___ Source data ___

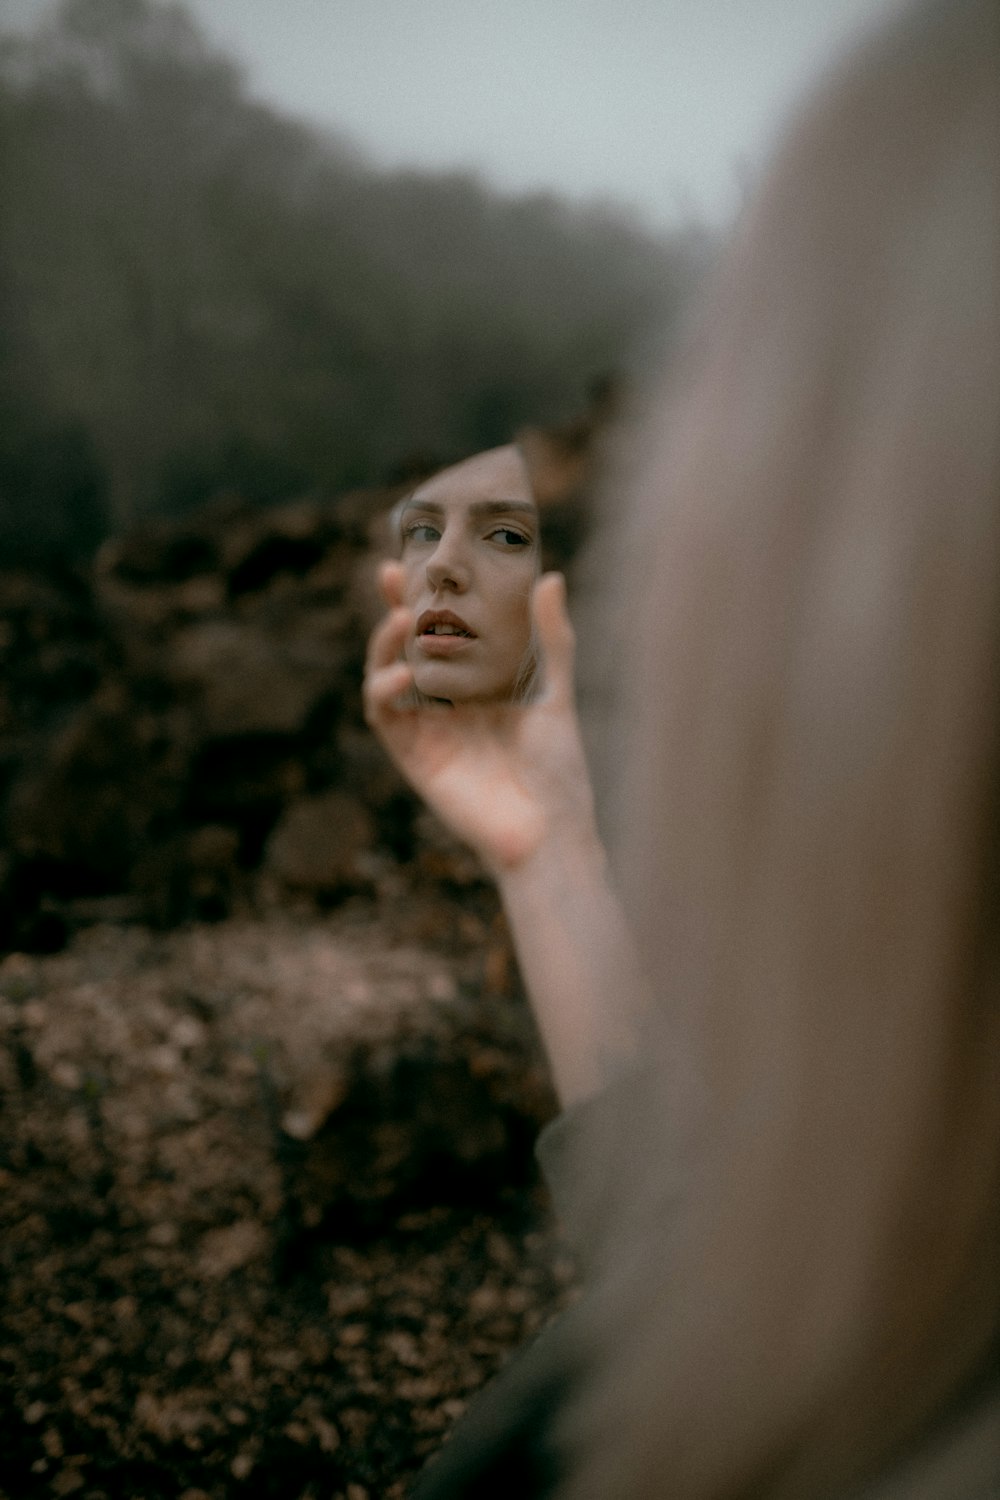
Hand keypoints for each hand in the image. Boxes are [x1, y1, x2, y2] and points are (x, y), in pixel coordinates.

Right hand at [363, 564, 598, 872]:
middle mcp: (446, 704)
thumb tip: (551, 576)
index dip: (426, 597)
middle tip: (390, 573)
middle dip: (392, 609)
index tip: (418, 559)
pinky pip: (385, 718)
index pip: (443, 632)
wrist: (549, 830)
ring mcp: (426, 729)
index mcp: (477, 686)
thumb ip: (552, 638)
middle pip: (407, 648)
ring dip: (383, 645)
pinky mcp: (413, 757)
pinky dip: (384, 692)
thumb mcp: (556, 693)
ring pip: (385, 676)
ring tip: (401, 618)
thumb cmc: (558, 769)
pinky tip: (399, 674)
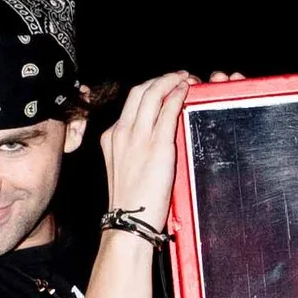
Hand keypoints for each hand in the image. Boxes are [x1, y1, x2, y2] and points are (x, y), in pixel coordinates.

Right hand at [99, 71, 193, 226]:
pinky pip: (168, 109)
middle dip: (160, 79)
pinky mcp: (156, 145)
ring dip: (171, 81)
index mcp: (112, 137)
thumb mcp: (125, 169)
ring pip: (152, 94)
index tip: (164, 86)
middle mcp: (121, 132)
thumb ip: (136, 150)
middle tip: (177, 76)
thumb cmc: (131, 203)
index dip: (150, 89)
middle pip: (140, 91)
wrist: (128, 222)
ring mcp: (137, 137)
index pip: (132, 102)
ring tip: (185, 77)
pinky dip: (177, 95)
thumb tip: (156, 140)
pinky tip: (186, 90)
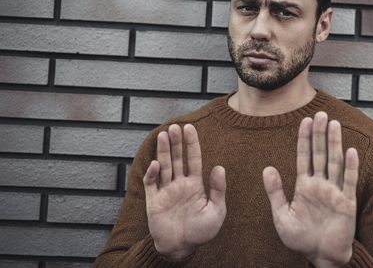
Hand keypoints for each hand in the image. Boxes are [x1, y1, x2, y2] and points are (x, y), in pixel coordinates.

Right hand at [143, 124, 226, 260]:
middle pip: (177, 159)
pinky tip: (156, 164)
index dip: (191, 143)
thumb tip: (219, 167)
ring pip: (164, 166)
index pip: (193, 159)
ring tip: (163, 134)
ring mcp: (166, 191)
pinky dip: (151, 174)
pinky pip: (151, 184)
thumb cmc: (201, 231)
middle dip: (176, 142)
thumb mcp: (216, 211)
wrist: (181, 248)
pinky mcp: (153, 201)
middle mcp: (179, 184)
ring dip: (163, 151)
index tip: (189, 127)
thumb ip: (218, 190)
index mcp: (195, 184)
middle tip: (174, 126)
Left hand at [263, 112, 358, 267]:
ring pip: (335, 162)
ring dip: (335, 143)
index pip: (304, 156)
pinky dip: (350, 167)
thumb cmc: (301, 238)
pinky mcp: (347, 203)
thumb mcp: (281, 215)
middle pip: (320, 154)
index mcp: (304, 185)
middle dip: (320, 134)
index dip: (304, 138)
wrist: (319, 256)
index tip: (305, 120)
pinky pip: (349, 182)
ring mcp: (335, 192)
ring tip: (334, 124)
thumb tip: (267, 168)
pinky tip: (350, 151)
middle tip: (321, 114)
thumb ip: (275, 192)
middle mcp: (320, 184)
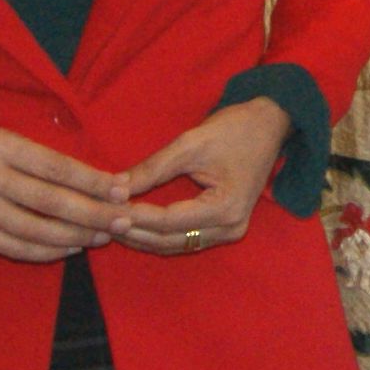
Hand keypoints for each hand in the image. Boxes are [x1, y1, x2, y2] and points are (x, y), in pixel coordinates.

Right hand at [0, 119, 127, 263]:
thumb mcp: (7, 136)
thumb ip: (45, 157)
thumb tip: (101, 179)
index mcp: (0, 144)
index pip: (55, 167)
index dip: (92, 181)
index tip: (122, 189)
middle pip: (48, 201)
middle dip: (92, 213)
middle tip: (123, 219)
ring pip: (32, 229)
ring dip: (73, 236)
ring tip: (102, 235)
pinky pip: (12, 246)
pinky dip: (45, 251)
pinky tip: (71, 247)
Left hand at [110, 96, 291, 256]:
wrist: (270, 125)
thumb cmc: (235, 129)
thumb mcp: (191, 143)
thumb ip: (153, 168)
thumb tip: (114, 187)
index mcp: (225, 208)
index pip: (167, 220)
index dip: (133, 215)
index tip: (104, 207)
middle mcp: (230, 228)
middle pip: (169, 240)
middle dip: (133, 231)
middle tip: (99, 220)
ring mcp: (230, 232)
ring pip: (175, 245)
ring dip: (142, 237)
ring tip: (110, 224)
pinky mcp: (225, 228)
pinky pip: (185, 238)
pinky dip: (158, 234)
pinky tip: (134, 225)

___
___ Source data ___

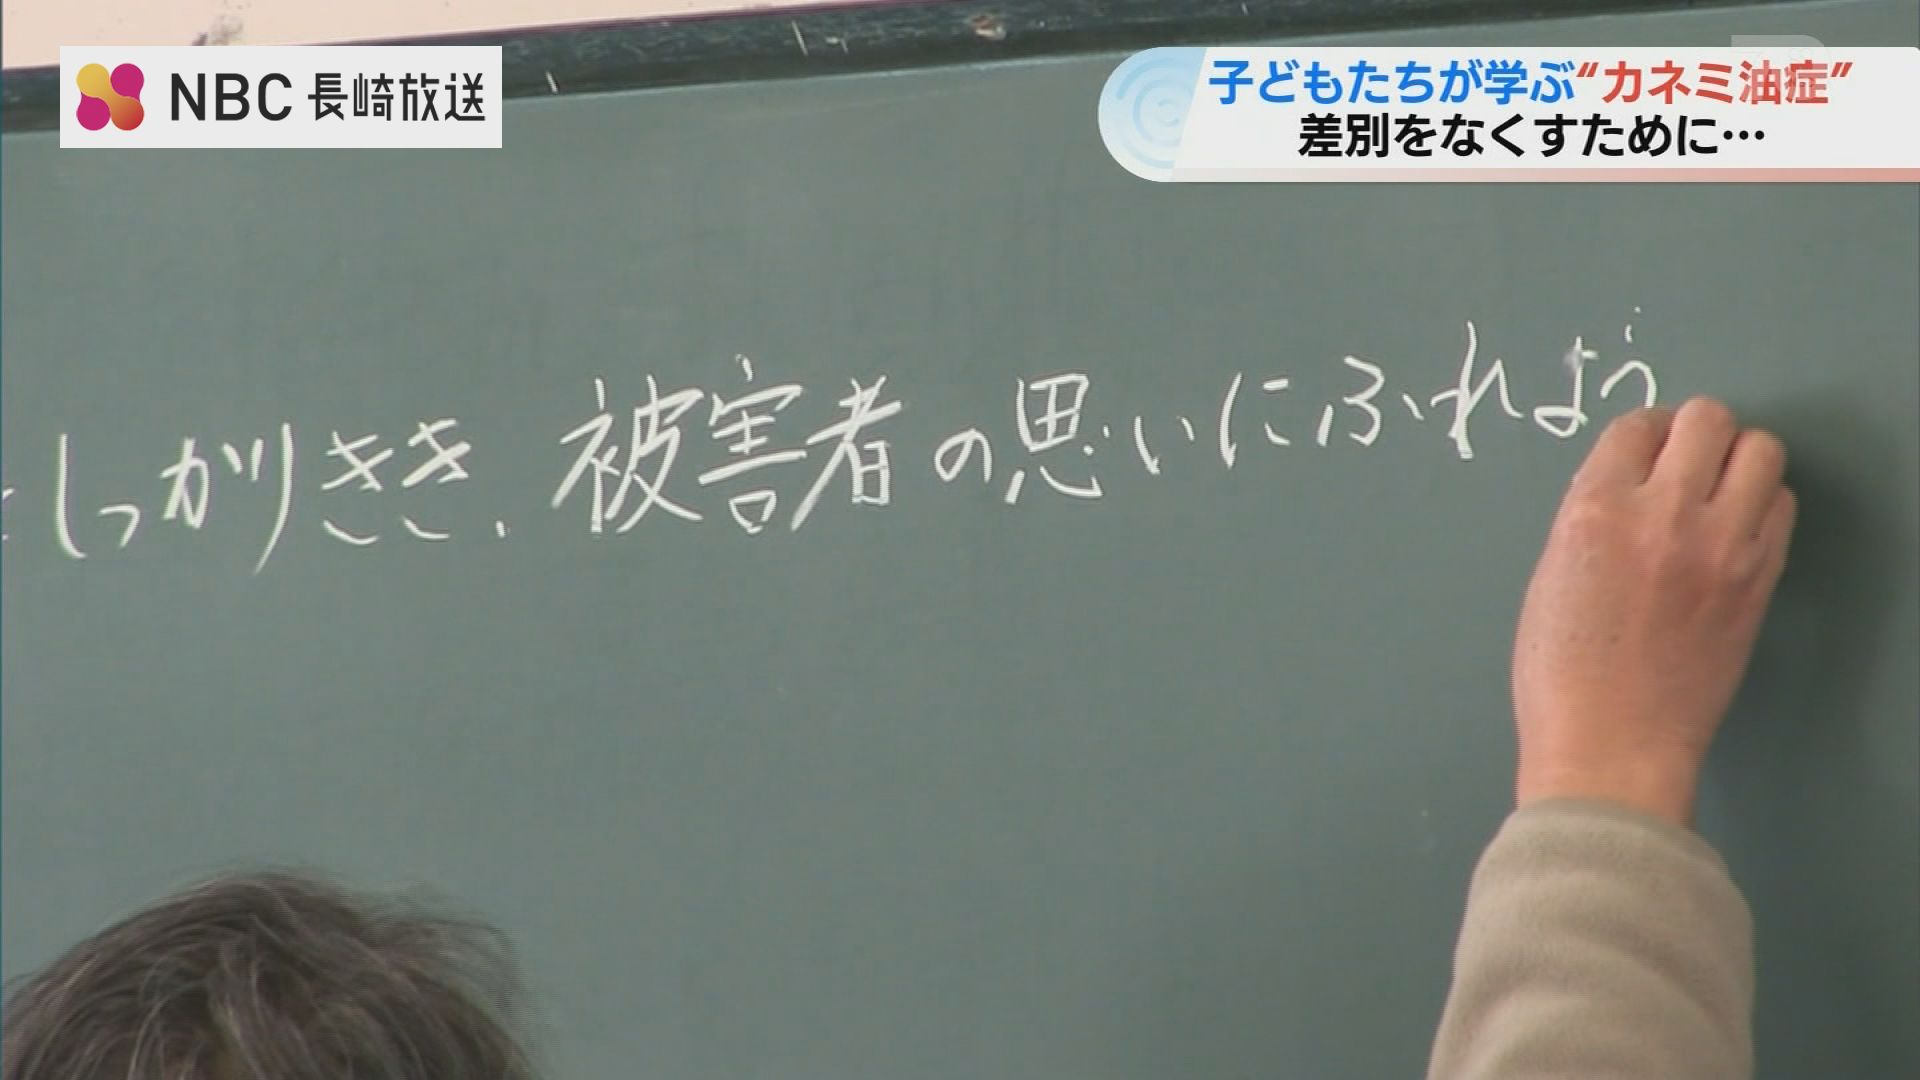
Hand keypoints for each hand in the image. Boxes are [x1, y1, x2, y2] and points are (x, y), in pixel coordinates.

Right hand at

___
___ Source data ___

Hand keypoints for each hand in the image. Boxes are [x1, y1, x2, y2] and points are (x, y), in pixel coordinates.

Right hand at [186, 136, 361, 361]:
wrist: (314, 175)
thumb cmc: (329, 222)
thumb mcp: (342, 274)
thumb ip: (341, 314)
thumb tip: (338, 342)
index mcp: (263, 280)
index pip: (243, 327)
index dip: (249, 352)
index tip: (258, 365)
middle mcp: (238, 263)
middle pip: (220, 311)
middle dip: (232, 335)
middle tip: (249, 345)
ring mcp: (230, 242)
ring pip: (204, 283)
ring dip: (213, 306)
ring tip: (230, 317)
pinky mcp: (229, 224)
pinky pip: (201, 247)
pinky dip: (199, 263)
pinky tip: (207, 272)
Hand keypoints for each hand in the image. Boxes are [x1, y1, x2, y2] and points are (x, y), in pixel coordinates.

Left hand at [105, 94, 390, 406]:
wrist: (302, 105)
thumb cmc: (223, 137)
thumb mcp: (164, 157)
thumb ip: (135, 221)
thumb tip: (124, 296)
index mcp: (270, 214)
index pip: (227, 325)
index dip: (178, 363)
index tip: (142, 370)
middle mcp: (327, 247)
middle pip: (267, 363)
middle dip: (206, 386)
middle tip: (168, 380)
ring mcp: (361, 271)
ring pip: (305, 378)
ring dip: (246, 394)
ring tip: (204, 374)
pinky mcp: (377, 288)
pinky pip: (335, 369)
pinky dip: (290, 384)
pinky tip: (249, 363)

___

## [Your assignment]
The result should be every line of the material that contains the word "Right", so copy those lines.

## [Response area]
Right hand at [363, 564, 598, 872]:
Right hand at [99, 71, 193, 226]:
Right hand at [143, 124, 226, 260]:
Right hand at [0, 119, 127, 263]:
Right hand at
Right hand at [186, 136, 361, 361]:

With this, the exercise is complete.